Quando me espevito com alguma curiosidade, vou a fundo, perco sono e tempo, mas não descanso até ter descoberto tudo que me interessa. Foi assim com o Programa Apollo uns anos atrás, com a Segunda Guerra Mundial, com a trajetória de Churchill e com a derrocada das aristocracias européias por advento da Revolução Francesa. Sou um sujeito muito curioso. Muito curioso.
E eis que "D'gajão Mata Para Vingar", filme estilo western-spaghetti de José Mojica Marins, bateu-me à porta meio inusitadamente. O filme foi rodado em Porto Amazonas, no interior do Paraná, que é um lugarejo de história muito rica - que me valeu o ensejo de um livro-reportagem - cidade pequena, onde o tempo parece ter se esquecido de passar, e que possui um passado impressionante, presente melancólico e futuro sombrio. E onde eu nasci.
Fui mordido pela ânsia da curiosidade, e que tinha um bicho específico, sempre mencionado nos romances de capa e espada de Alexandre Dumas que fiz questão de esquecer, justamente agora que me cabia muito bem citá-lo eu. O fato é que a curiosidade me tocou e que já fiz meus progressos na pesquisa.
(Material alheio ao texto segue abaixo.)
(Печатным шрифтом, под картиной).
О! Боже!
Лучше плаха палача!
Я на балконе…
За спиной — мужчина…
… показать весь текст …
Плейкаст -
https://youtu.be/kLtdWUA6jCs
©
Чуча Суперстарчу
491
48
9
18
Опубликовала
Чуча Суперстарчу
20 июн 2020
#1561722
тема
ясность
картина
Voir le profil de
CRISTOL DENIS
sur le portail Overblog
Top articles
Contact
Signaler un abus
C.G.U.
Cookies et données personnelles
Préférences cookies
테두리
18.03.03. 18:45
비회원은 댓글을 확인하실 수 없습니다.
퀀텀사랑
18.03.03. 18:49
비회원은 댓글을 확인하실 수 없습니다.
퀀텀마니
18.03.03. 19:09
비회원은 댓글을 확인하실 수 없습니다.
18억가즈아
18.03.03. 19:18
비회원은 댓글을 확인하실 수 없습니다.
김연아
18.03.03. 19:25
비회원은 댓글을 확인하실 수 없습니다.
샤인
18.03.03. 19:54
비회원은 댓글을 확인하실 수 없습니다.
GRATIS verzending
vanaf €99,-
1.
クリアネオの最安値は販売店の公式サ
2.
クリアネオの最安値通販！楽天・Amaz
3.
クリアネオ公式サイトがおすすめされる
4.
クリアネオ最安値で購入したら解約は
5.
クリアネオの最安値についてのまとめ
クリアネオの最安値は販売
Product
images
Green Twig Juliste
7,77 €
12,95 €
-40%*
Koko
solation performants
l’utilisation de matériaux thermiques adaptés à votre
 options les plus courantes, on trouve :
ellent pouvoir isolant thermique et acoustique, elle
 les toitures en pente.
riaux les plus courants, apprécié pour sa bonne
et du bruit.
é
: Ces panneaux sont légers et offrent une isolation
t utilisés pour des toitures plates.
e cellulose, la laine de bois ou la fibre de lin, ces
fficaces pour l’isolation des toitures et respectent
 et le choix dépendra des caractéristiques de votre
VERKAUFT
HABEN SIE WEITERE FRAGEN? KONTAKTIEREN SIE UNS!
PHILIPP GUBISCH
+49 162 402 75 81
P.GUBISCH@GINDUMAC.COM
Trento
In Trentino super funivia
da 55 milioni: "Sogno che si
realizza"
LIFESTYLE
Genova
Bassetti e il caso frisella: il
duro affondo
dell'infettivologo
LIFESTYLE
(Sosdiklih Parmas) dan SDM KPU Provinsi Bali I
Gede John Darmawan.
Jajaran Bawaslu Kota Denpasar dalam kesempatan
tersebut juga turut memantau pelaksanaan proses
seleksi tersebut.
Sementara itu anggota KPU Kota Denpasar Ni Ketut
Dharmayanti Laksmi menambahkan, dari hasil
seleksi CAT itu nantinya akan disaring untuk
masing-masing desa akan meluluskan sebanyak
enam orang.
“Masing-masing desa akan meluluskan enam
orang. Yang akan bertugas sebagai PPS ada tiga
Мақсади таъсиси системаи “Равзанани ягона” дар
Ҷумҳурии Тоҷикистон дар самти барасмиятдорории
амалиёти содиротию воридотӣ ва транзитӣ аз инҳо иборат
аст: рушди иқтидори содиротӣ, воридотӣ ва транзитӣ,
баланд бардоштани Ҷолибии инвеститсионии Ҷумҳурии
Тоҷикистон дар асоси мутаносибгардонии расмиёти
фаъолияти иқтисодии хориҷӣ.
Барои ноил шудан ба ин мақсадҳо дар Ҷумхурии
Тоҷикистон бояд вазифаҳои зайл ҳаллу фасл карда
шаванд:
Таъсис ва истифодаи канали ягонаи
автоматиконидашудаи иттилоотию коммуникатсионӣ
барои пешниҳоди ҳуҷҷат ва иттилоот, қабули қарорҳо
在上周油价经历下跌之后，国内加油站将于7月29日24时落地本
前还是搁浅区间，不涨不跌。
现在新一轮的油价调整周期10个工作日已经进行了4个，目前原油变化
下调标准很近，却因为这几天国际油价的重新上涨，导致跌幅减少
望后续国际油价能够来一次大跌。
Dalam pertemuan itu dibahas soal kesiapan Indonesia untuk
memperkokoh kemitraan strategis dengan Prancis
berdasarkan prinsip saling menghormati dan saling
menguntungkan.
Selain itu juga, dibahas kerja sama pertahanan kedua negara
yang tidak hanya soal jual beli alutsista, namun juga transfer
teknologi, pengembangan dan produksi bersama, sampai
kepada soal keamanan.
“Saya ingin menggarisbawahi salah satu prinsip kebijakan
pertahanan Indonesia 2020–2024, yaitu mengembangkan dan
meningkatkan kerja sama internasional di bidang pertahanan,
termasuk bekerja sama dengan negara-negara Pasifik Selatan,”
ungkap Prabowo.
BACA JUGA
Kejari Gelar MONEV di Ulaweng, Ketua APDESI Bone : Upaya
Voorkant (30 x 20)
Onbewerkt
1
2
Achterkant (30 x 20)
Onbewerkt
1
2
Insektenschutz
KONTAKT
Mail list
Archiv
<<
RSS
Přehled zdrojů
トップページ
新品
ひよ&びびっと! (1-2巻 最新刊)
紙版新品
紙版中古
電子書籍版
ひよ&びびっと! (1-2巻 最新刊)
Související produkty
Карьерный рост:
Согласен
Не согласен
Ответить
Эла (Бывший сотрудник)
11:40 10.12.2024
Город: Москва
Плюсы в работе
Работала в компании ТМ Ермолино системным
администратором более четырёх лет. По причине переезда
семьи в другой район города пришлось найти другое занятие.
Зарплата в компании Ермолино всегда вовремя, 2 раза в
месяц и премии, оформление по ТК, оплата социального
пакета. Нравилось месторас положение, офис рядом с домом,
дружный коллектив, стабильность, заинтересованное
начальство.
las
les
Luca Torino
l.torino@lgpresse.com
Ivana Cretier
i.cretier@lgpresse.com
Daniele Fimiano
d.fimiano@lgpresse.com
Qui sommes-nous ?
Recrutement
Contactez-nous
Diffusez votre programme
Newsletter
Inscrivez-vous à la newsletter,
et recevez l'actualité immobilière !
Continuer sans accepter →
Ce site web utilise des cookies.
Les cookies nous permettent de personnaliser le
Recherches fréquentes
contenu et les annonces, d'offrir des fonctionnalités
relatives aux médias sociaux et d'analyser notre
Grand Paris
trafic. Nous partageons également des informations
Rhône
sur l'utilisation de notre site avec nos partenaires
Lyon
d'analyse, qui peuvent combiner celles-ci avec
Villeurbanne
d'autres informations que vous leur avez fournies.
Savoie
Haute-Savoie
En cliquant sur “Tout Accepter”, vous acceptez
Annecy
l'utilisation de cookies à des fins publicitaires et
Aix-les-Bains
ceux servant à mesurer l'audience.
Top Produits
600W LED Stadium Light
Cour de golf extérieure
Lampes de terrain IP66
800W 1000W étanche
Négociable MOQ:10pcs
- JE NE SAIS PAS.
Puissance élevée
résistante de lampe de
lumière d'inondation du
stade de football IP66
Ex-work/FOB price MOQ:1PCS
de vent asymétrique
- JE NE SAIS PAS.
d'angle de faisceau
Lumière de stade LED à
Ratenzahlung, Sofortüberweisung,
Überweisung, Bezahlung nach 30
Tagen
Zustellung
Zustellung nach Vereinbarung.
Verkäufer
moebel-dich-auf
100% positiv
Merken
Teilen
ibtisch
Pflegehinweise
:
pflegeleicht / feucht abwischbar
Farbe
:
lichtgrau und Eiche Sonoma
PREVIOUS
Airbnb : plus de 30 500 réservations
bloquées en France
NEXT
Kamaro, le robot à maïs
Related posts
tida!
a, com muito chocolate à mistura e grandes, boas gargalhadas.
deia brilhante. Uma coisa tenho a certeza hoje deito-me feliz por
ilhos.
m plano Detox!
A curiosidade, depois de exaustivas e sucessivas googladas, me levou a saber que D'gajão é o terceiro filme de uma triologia, composta de "A Sina do Aventureiro", de 1958 e que ainda não logrei exito em descobrir onde foi rodado, seguida por "O Diabo de Vila Velha", este de 1965, e que filmou-se em Ponta Grossa, aproveitando o cenário oferecido pelas escarpas de arenito do Parque Estadual de Vila Velha. "D'gajão Mata Para Vingar" é o terceiro filme, filmado em 1972, a exemplo do que é "Três Homens em Conflito" para a trilogia do dólar, de Sérgio Leone, que é, aliás, o diretor e filmes, que cunharam o gênero de western-spaghetti, em razão de serem bang-bangs rodados na Sicília italiana durante os anos 1960, ainda que contassem com atores e produção norte-americana. Clint Eastwood apareceu nessa trilogia, que vos recomendo. Ennio Morricone também, aliás (ouça aqui a trilha que marcou "Três Homens em Conflito").
E se eu soubesse disso há uns anos, talvez, fizesse outro livro, com a mesma Porto Amazonas de fundo. Mas em lugar de me debruçar sobre a história da cidade, centraria o foco nessa produção esquecida do cinema nacional.